The “war on terror” was just another step in this development, but with a difference: Unlike other metaphors, the “war on terror” engenders real conflicts in which real American citizens die. Yet to most, it is impossible to conceive of the present without the concept.
Part of this feeling of inevitability stems from the way in which that disparate collective we call “the media” picks up on these expressions and repeats them endlessly, circumscribing our understanding of world events in narrow ways. The word “media” itself is a pervasive expression that cheats us of a better conceptualization of its object, particularly important as our source of information about the world. Originally the plural of medium, Latin simply for middle, mean, “media” in its current usage is specifically derived from the expression mass medium, to define phenomena such as radio, television and newspapers. A sentence beginning with “the media,” then, is a sloppy generalization about a motley assortment of corporations, individuals and institutions and their journalistic activity.
What is more, the word is inappropriately and significantly treated as a singular form, such as in the statement that “the media has a liberal bias.” The idea that “the media” is a single entity is borne to us through the vector of language. If we were concentrating, would we really choose to refer to the totality of mass communication as if it were guided by a single will? Perhaps current usage of “the media” (sing.) is a symptom of the trend towards nation-wide uniformity spearheaded by Michael Powell’s rampant FCC deregulation, which has stunted local programming and brought even the likes of Ted Turner to public protest.

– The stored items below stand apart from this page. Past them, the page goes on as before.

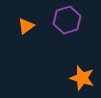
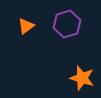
purple hexagon: moved 4 px down
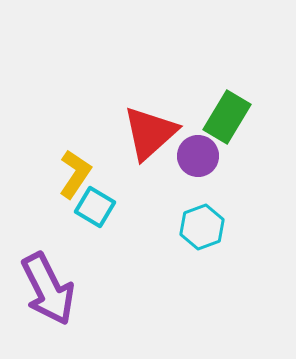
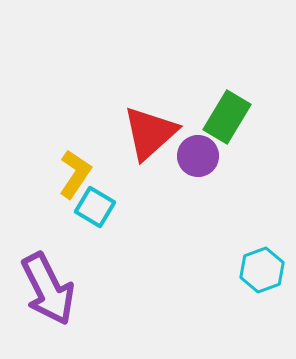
cyan hexagon: moved 60 px right, 43 px down
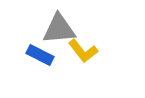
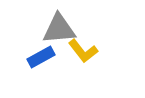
blue rectangle: moved 1 px right, 2 px down; rotated 56 degrees counterclockwise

When we give up caring about the words we utter, we forsake our conceptual accuracy as well as the capacity to successfully resist a rising tide of equivocal expressions. John Kerry is clearly a victim of this phenomenon, so far failing to develop a language of his own. Without a way of cogently expressing his worldview, Kerry is forced to unconvincingly convey his plans through terminology coined by the current administration. Little wonder that he ends up sounding confused, or rather just vague and lacking substance. Next time the media reports on abuse in the war on terror, stop to ponder the “war” of words.
Alexander Bevilacqua ’07, a Crimson editor, is a history and literature concentrator in Leverett House.